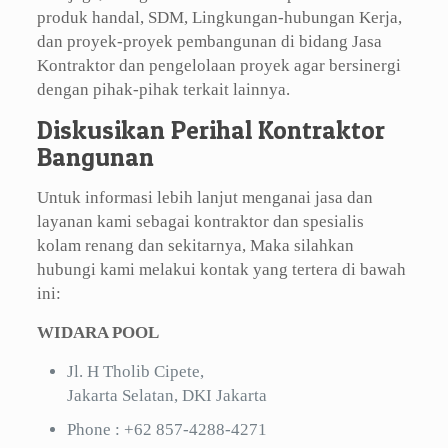
produk handal, SDM, Lingkungan-hubungan Kerja,
dan proyek-proyek pembangunan di bidang Jasa
Kontraktor dan pengelolaan proyek agar bersinergi
dengan pihak-pihak terkait lainnya.
Diskusikan Perihal Kontraktor
Bangunan
Untuk informasi lebih lanjut menganai jasa dan
layanan kami sebagai kontraktor dan spesialis
kolam renang dan sekitarnya, Maka silahkan
hubungi kami melakui kontak yang tertera di bawah
ini:
WIDARA POOL
Jl. H Tholib Cipete,
Jakarta Selatan, DKI Jakarta
Phone :
+62 857-4288-4271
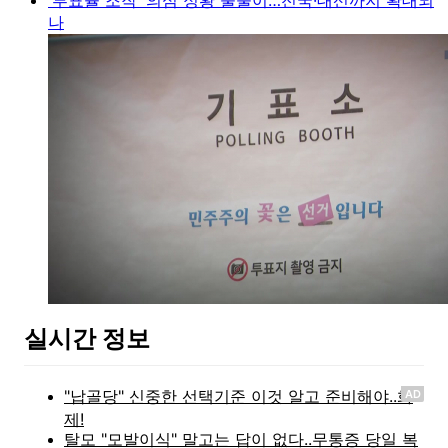
나
실시간 정보
AD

**EXERCISE AIM:**
Return every line above word for word, minus images.

**RESULT OF THE EXERCISE:**
produk handal, SDM, Lingkungan-hubungan Kerja,
dan proyek-proyek pembangunan di bidang Jasa
Kontraktor dan pengelolaan proyek agar bersinergi
dengan pihak-pihak terkait lainnya.
Diskusikan Perihal Kontraktor
Bangunan
Untuk informasi lebih lanjut menganai jasa dan
layanan kami sebagai kontraktor dan spesialis
kolam renang dan sekitarnya, Maka silahkan
hubungi kami melakui kontak yang tertera di bawah
ini:
WIDARA POOL
Jl. H Tholib Cipete,
Jakarta Selatan, DKI Jakarta
Phone :
+62 857-4288-4271
나
실시간 정보
AD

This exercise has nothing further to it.